Pojok-aktivis

Dari Gelap Menuju Terang

Kamis, 20 Desember 2018

Astaghfirullah… Pemerintah Indonesia Tidak Ingin Campuri Masalah Domestik Uighur?



Abu Inas
(Pengasuh Tabayyun Center)

"Tentu kita tidak ingin campuri masalah domestik Uighur. Tapi secara umum pelanggaran hak asasi manusia juga harus kita perjuangkan," kata Jusuf Kalla sebagaimana dikutip dari republika.com (18/12/2018). Wakil Presiden Jusuf Kalla menegaskan sikap Republik Indonesia yang menolak penindasan dan pelanggaran HAM terhadap Muslim Uighur di Provinsi Xinjiang, Cina. Namun, menurut JK, Indonesia juga tak bisa mencampuri urusan dalam negeri Republik Rakyat Cina (RRC).

Kebijakan Cina bertahun-tahun telah melahirkan derita yang memilukan. Jutaan muslim China mengalami penderitaan berat untuk bertahan hidup bersama identitas mereka sebagai muslim. Kebijakan terbaru rezim China kali ini tentu semakin memperparah keadaan mereka.

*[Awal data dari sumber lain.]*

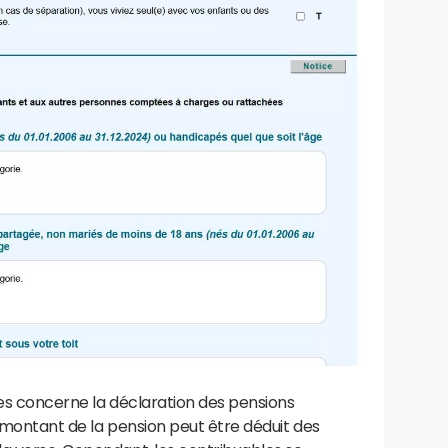
tes concerne la déclaration des pensions
e montant de la pension peut être déduit des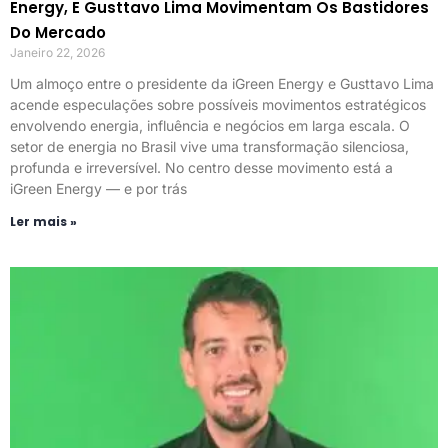
Energy, E Gusttavo Lima Movimentam Os Bastidores
Do Mercado
Janeiro 22, 2026
Um almoço entre o presidente da iGreen Energy e Gusttavo Lima
acende especulações sobre possíveis movimentos estratégicos
envolvendo energia, influência e negócios em larga escala. O
setor de energia no Brasil vive uma transformação silenciosa,
profunda e irreversível. No centro desse movimento está a
iGreen Energy — e por trás
Ler mais »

Pada saat yang sama, tidak ada upaya serius dari pemerintah negeri muslim termasuk Indonesia. Akibatnya, mereka seolah hidup dalam penjara besar, dan mungkin saja setiap saat siap bergelimang darah.

Setelah institusi Khilafah Islam dihapus, rezim China telah melakukan kebiadaban di luar batas kemanusiaan terhadap umat Islam sejak puluhan tahun lalu. Tahun-tahun  ini adalah pengulangan yang ke sekian kalinya. Kecaman dunia tinggal kecaman. Cacian tinggal cacian. Faktanya, semua itu tidak menjadikan China berhenti menindas, bahkan makin membabi buta dan brutal.

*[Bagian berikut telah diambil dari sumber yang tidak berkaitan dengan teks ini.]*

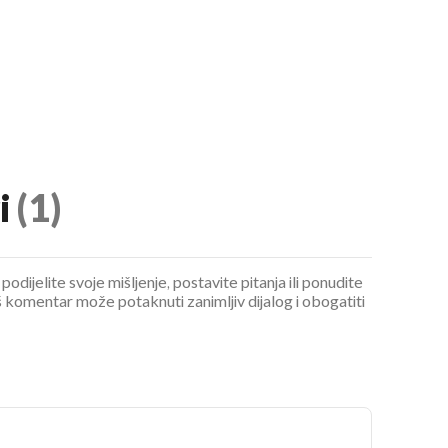
i
(1)
podijelite svoje mišljenje, postavite pitanja ili ponudite
 komentar može potaknuti zanimljiv dijalog i obogatiti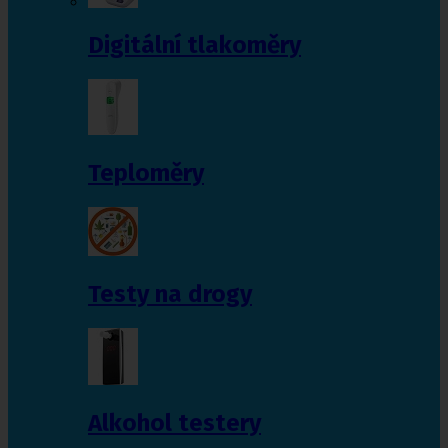
Digitální tlakoměry
Teploměry
Testy na drogy
Alkohol testery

Ironisnya, para penguasa negeri-negeri Islam hanya diam, tidak melakukan apa-apa, selain melontarkan kecaman tanpa arti. Selebihnya, mereka sekadar ‘berbasa-basi’ seakan itu perbuatan yang pantas dan cukup sebagai seorang pemimpin. Padahal setiap detik, setiap muslim Uighur menderita di tangan rezim komunis China.

Inilah kebangkrutan besar umat Islam saat ini. Mereka hidup di bawah asuhan para pemimpin yang ‘impoten’. Lebih dari itu, yang terjadi sesungguhnya, para penguasa negeri-negeri Islam itu telah berkhianat kepada Allah SWT, Rasul-Nya dan kaum Muslim. Diamnya mereka tanpa memberikan pertolongan kepada kaum Muslim Uighur, Suriah, Burma dan Palestina adalah bentuk persengkokolan jahat mereka dengan bangsa-bangsa kafir. Mereka persis seperti orang-orang munafik yang sejak awal kelahiran Islam di bumi Yasrib (Madinah al-Munawarah) bersekongkol dengan orang-orang Yahudi untuk mengeliminasi Rasul saw. dan kaum Mukmin.

Hari ini kita menyaksikan wajah-wajah ‘munafik’ para penguasa Muslim itu. Faktanya, para penguasa negeri-negeri Islam saat ini makin menarik diri dari perannya atas nasib kaum Muslim di Uighur. Mereka lebih membela kepentingan mereka sendiri serta kepentingan rezim komunis modern. Mereka melatih para tentara dan pasukan keamanan hanya untuk memberangus umat Islam dan bukan untuk membela kepentingan umat Islam.

Yang lebih menjijikkan, para pemimpin Dunia Islam itu malah sering mencurigai umat Islam. Di sejumlah negara Muslim yang diktator, setiap menit penguasa sibuk menangkapi aktifis Islam, bahkan memberangus para mujâhidîn fillâh. Dengan tipudayanya, mereka mentoleransi warga negaranya untuk berteriak menumpahkan kekesalannya melalui berbagai aksi. Namun, pada saat yang sama mereka mengebiri aksi-aksi itu dengan berbagai alasan yang sangat tidak masuk akal. Akibatnya, solidaritas kaum Muslim di berbagai negeri di luar Palestina hanya menjadi opini yang tidak berefek pada lahirnya solusi praktis. Mereka seperti yang dilukiskan dalam firman Allah SWT:

Orang-orang munafik laki-laki dan perempuan, sebagian mereka dengan sebagian yang lain adalah sama. Mereka menyuruh kemungkaran, melarang kemakrufan dan menggenggam tangan mereka. Mereka telah melupakan Allah. Allah pun melupakan mereka. Sesungguhnya orang-orang munafik itu adalah kaum yang fasik (QS at-Taubah [9]: 67).